Storyteller: Tõnu Veldre
Used sources and references:

"Mapping of Estonian military architectural heritage and analysis of usage options. 19th and 20th centuries" Sääre 12-inch coastal battery Heritage conservation expert assessment Compiled by: Tõnu Veldre December 2017

Related objects

Coastal Battery No 43 at Sõrve Säär

This coastal defence battery is situated on the shores of the Gulf of Riga in the village of Sääre on Saaremaa.
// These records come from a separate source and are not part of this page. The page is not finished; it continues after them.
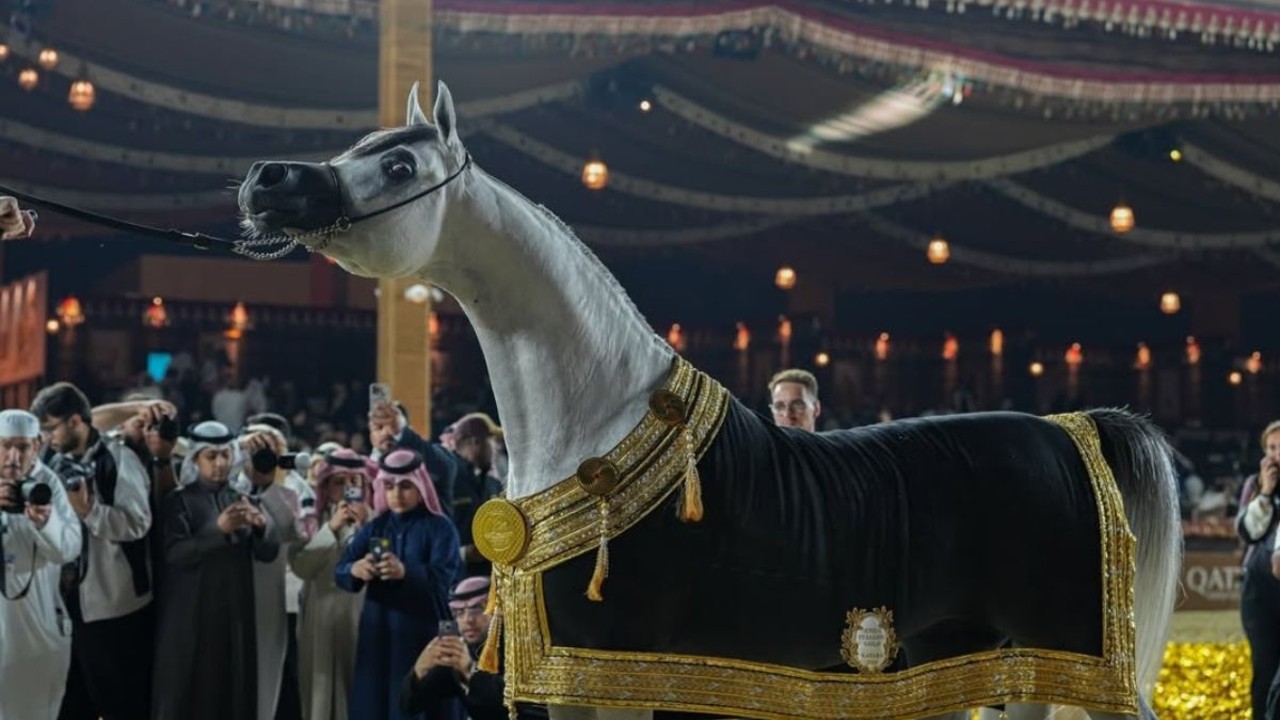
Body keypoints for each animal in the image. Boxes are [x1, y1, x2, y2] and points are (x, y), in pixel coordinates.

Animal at [237, 81, 1181, 720]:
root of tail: (1074, 433)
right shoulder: (574, 682)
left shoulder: (617, 680)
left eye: (399, 162)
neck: (600, 423)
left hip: (1066, 665)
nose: (265, 180)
Sääre was the site of the 43rd coastal battery of the Moonsund forward position of Peter the Great's Naval Fortress, also known as Zerel.  It comprised four 305-mm guns. Construction began in 1914, during World War I, on a limited budget. The artillery pieces were mounted in the open on barbettes, with a narrow firing range over Irbe Strait. These were accompanied by ammunition dumps, diesel generators and a command centre built from logs and surrounded by sand. The wooden fire control tower was around a kilometre away at Sääre Manor. A 5 km long narrow gauge railway was laid connecting the battery with the port in Mõntu.

The concrete artillery barbettes with their rounded bolts, defensive walls of two of the artillery positions and the mound of sand on which the command centre once stood are all that remain today.